The general requirement that a search warrant be obtained “is not lightly to be dispensed with.” Chimel, supra, 89 S.Ct. at 2039, 23 L.Ed.2d at 693. The burden is on those seeking an exemption from this requirement to show the need for it. United States v. Jeffers, supra. Here there is no attempt made to justify the illegal actions of the officers involved. The government’s contention is merely that the actions of the vice squad agents should not illegalize the actions of the other officers. The facts are not that simple. This is not the case of two searches, one legal and one illegal. The vice squad detectives were not interlopers upon the authority of Officer Cloud. To the contrary, they joined with Officer Cloud to turn a single warranted search for particular items into a proscribed general search for wrongdoing.

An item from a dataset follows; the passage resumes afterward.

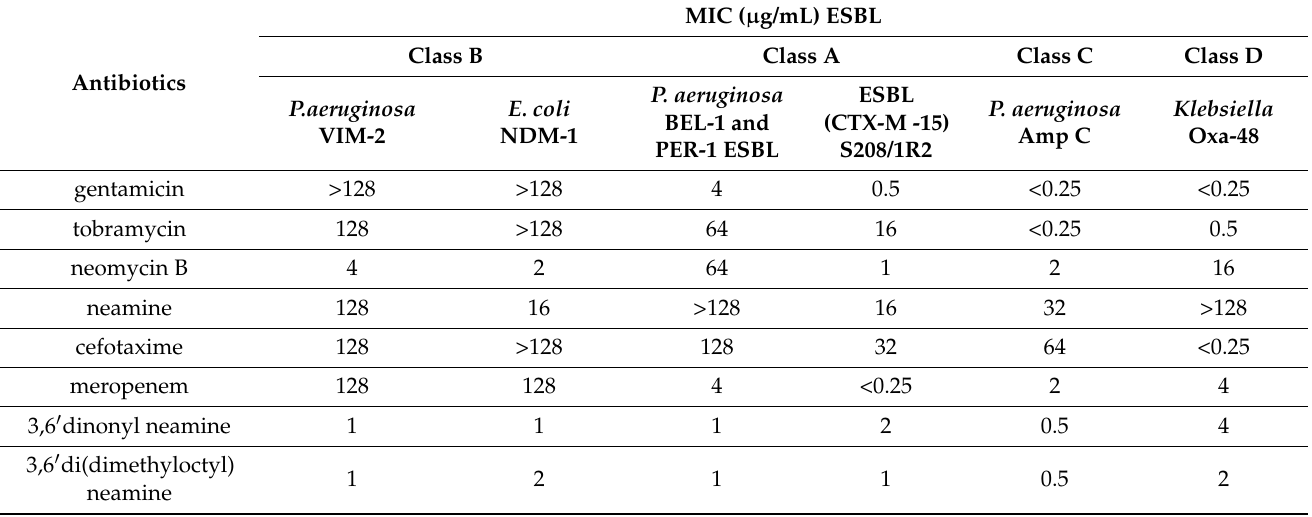
Table 2. MICs of 3 (cid:48) ,6-dinonyl neamine and 3 (cid:48) ,6-di(dimethyloctyl) neamine against strains expressing β -lactamases in com- parison with those of gentamicin, tobramycin, neomycin B, neamine, cefotaxime, and meropenem. CLSI 2020 breakpoints for P. aeruginosa ; gentamicin R ≥ 16, tobramycin R ≥ 16, cefotaxime (not defined), meropenem R ≥ 8. Enterobacteriaceae ( E. coli and K. pneumoniae ); gentamicin R ≥ 16, tobramycin R ≥ 16, cefotaxime (R ≥ 4), meropenem R ≥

The finding of a bottle of “unmarked pills” can hardly of itself establish probable cause for a warrant to issue, much less allow a police officer of his own volition to disobey the orders of his warrant and search for whatever he pleases. Moreover, the factual conflict resulting from contradictions in Cloud’s own testimony must itself be resolved in favor of the defendant. Detective Rosselott admits that he went to the Tranquillo house not because of a call concerning pills that had been discovered, but because of the original invitation to “drop by” given at the diner. Detective Woolweaver says that the vice squad was invited along because, “We had our eyes open for narcotics.” Thus, by the time the “unmarked pills” were discovered, the illegal nature of the search was a fait accompli.

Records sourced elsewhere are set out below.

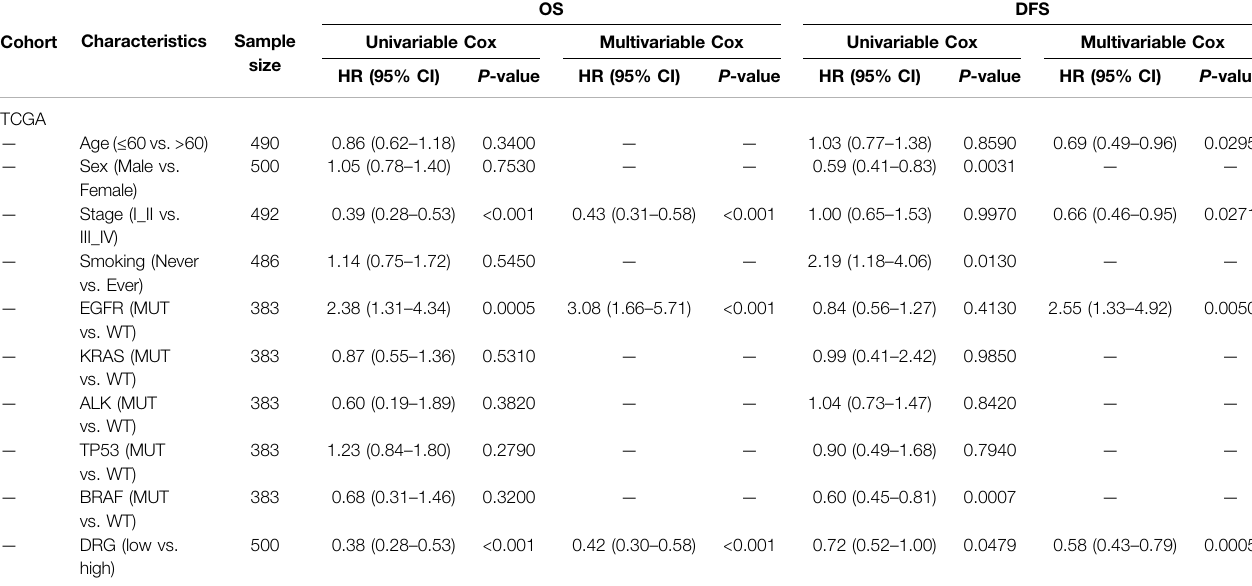
TABLE 1 | Univariable analysis and multivariable Cox regression analyses of OS and DFS in TCGA cohorts.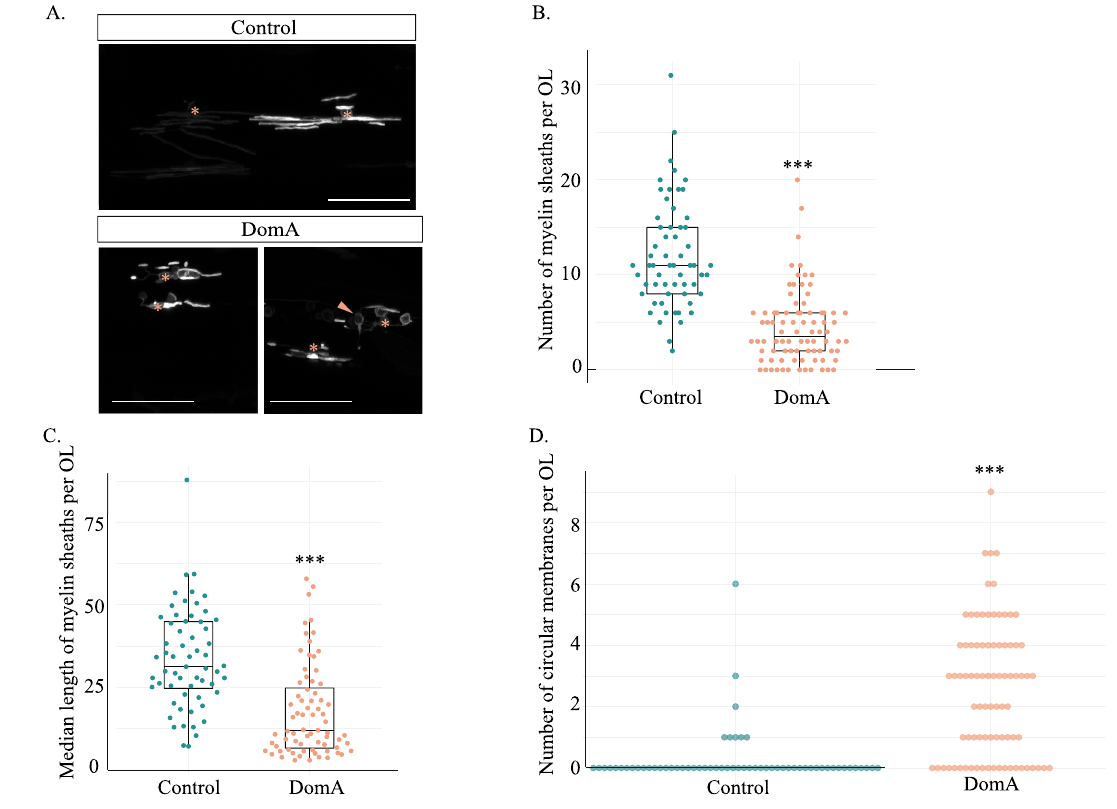
Figure 3. DomA reduces the length and number of myelin sheaths produced by individual oligodendrocytes by 4 dpf. ( A ) Representative images of mosaically labeled oligodendrocytes in DomA-exposed (2 dpf injected) and control fish following 1–4 cell injections of the reporter construct, mbp:EGFP-CAAX into Tg(sox10:RFP) background. Only EGFP channel is presented to show the sparsely labeled myelin sheaths. Asterisks mark oligodendrocyte cell bodies. Peach arrow points to aberrant circular profiles. Scale bar = 50 μm. ( B ) Number of myelin sheaths produced by single oligodendrocytes (OL) in both control and DomA exposed fish. ( C ) Median length of the myelin sheaths produced by individual OLs in μm. OL without myelin sheaths were excluded from this graph. ( D ) Number of circular myelin membranes produced by individual OLs. *** p < 1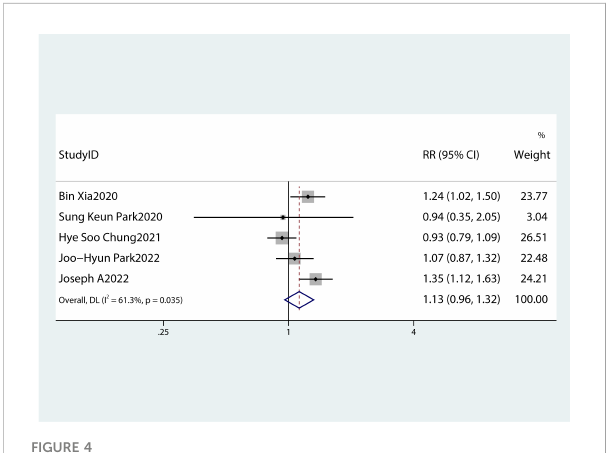
FIGURE 5 A forest plot demonstrating the relationship between hypertriglyceridemia and the risk of pancreatic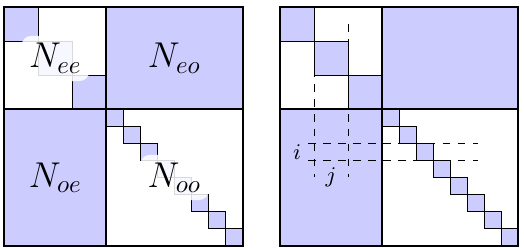
Figure 1: Non-zero structure of the normal matrix with the EO parameters first (left). The N ee block has 6-by-6 blocks that each correspond to the EO parameters of one camera. Similarly for N oo and object points, but with 3-by-3 blocks. The N oe block consists of 3-by-6 blocks that connect an image with an object point. Non-zeros can only appear at block row i , block column j of N eo if object point i was measured in image j (right).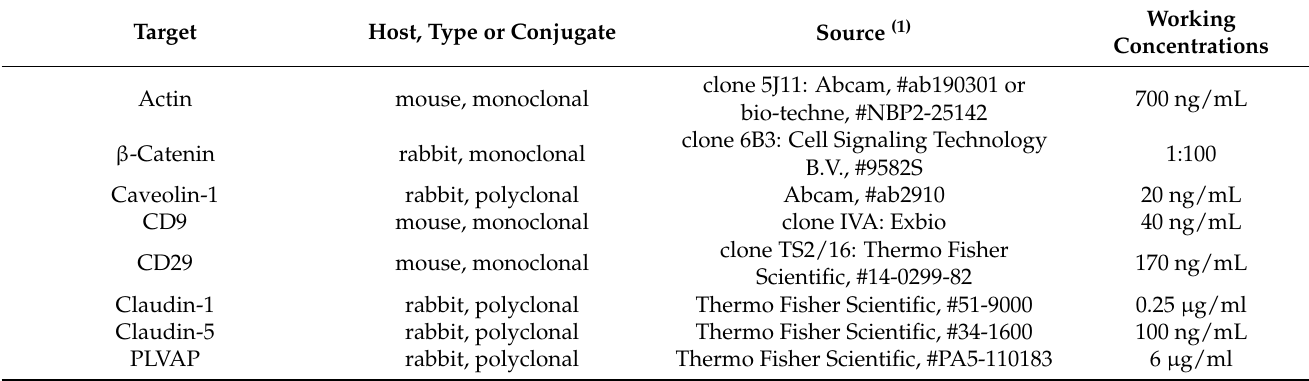
Table 2. Primary and secondary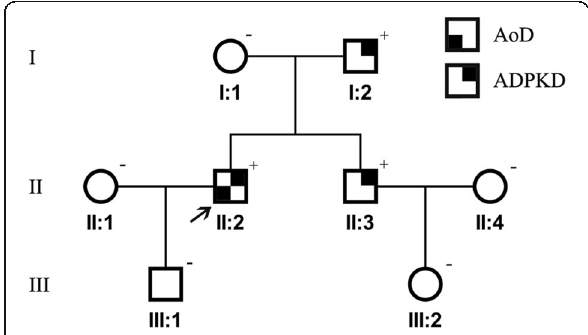
Fig. 1 Pedigree; Proband is indicated with an arrow. Plus and minus sign indicate presence or absence of a PKD2 mutation, respectively. AoD: aortic dissection; ADPKD: autosomal dominant polycystic kidney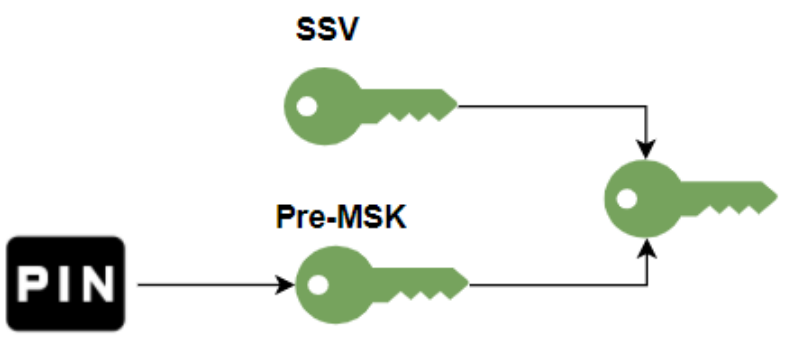
Figure 4. Patient PIN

It must follow that the rule in Harris has no application here because the essential prerequisites to that rule are not present. The search in the instant case was not a good faith search. The evidence shows that the acts of the searching officers were inconsistent with the lawful purpose of executing a warrant to search for stolen clothing, but rather such acts constituted an exploratory search in violation of the defendant’s rights under the Constitution. Therefore, the use of the seized firearm as evidence against the defendant must be suppressed. The Court rules only upon the precise issue of whether an item not described in the search warrant could be used as evidence against the defendant under the facts of this case. Whether the instant search was so general in nature that it would have necessitated the suppression of the suits and shoes which were described is not before the Court. Those items were not seized. It is clear that the Marrón decision and the cases which followed it require the application of a more stringent standard when the items seized are not mentioned in the warrant. 
      
      . Title 18 U.S.C., Appendix, § 1202(a) reads, in part, as follows: “Any person who — (1) has been convinced by a court of the United States or of a state or any political subdivision thereof of a felony * * * and who receives, possesses, or transports in commerce or affecting commerce * * * any firearm shall be fined not more than $10,000 or imprisoned for not more than two years, or both.”